> [TASK TO CARRY OUT]
When you spot the word "source" in a line of the data below, copy that line.

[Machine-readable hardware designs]
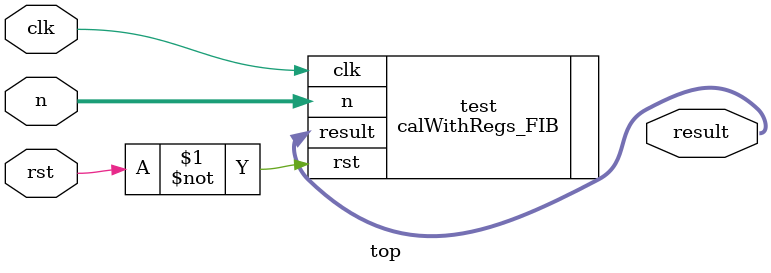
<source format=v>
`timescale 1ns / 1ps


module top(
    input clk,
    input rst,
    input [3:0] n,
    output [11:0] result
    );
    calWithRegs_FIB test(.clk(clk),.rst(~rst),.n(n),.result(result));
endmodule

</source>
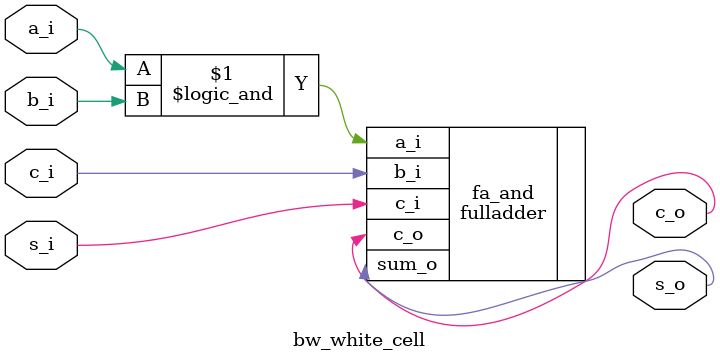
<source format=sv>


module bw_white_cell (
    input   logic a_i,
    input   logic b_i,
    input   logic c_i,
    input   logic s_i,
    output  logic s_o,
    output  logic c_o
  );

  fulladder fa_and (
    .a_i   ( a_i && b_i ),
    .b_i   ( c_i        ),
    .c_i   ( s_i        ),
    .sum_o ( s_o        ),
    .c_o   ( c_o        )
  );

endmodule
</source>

> [YOUR SOLUTION]
<source format=v>
</source>
<source format=sv>
</source>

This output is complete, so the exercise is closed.